Just Before Recess, Council Loosens Rules on Clean Hands, Postpones Decision on Sandbox
Sadly, the Council’s recess has nothing in common with the highlight of the average kid’s school day. While Legislative Meetings do not occur and legislation does not advance during recess, the work of the Council continues throughout the recess period. Importantly, though, the freedom it provides from the day-to-day intensity of the legislative and budget calendars does allow for deeper and less frenzied research, strategizing, and legislative brainstorming in the lead-up to the sprint that is the final few months of the current two-year Council Period.
Yet prior to the recess beginning on July 15, the Council as always wanted to maximize the quantity of legislation that advanced at the final pre-recess Legislative Meeting before pressing pause on the advancement of bills through the legislative process.
Drawing the most attention at the meeting was a reform of the District’s so-called Clean Hands bill.

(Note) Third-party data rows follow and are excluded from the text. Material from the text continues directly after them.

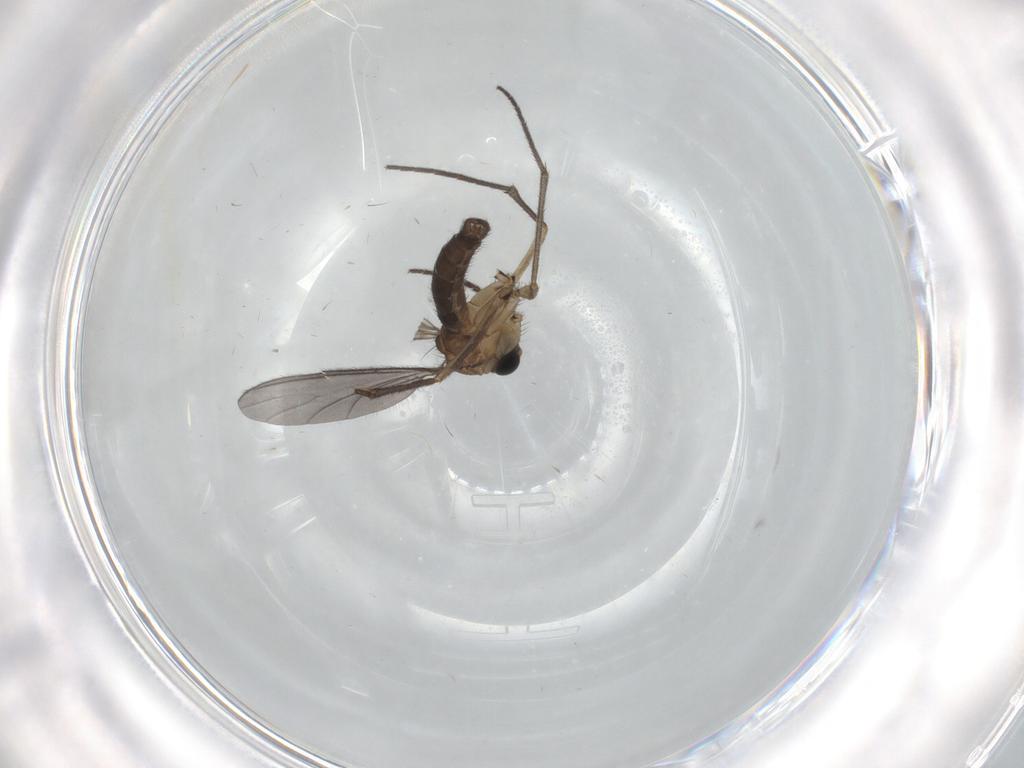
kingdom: Animalia
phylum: Arthropoda
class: Insecta
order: Diptera
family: Sciaridae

The goal of this longstanding legislation is to ensure that those individuals and businesses with more than $100 in outstanding obligations and unpaid bills to the District government cannot access certain government services and benefits until those bills have been paid and obligations have been met. While Clean Hands restrictions apply to large-scale elements of government operation such as grants, contracts, and construction permitting, they also come into play with a mundane but essential element of daily life: whether an individual can renew a driver’s license if they have unpaid parking tickets and/or moving violations.
The Council unanimously agreed that coupling the ability to pay to legal access to a critical life skill like driving is regressive and has negative equity impacts since it disproportionately affects people of color. After an extensive discussion of whether drivers with multiple and more severe unpaid tickets should be blocked from being able to renew their drivers’ licenses, the majority of the Council felt that the issues of safety and equity should be decoupled, and the urgent issue of traffic and pedestrian safety should be addressed directly in standalone legislation.
In other action at the most recent meeting, after extensive discussion, the Council decided to postpone consideration of a bill that would create a so-called regulatory “sandbox” within which financial services companies testing innovative products and services would be provided with temporary relief from certain District regulations. The bill was scheduled to receive the first of two necessary votes at the most recent Legislative Meeting, which meant that it would not have received its needed second vote until the fall in any case. As such, consideration of the bill was postponed so that questions from councilmembers, as well as the Attorney General, could be properly addressed.
In other action at the most recent meeting, a limited ban on non-compete agreements received its second and final vote by the Council. The Council passed a total ban on such agreements in 2020, but did not fund its enforcement at the time. With enforcement now funded, the Council scaled back the ban’s terms somewhat, limiting it to those earning under $150,000. Furthermore, a pre-existing ban on non-compete agreements at any wage level specifically in the broadcast industry was re-instituted, absent the broader bill’s wage cap.
Also addressed at the most recent meeting were measures to:
- require the Department of General Services to report on ongoing HVAC and security repair issues at all DC Public Schools, with a school-by-school plan to address them, before school starts in the fall
- require the DC Building Code to be updated by the end of 2026 to require net-zero carbon emissions on new and substantially renovated buildings
- facilitate access by performing arts venues to a pre-existing dedicated tax rebate
The Council will hold an Additional Legislative Meeting on September 20 and a Regular Legislative Meeting on October 4.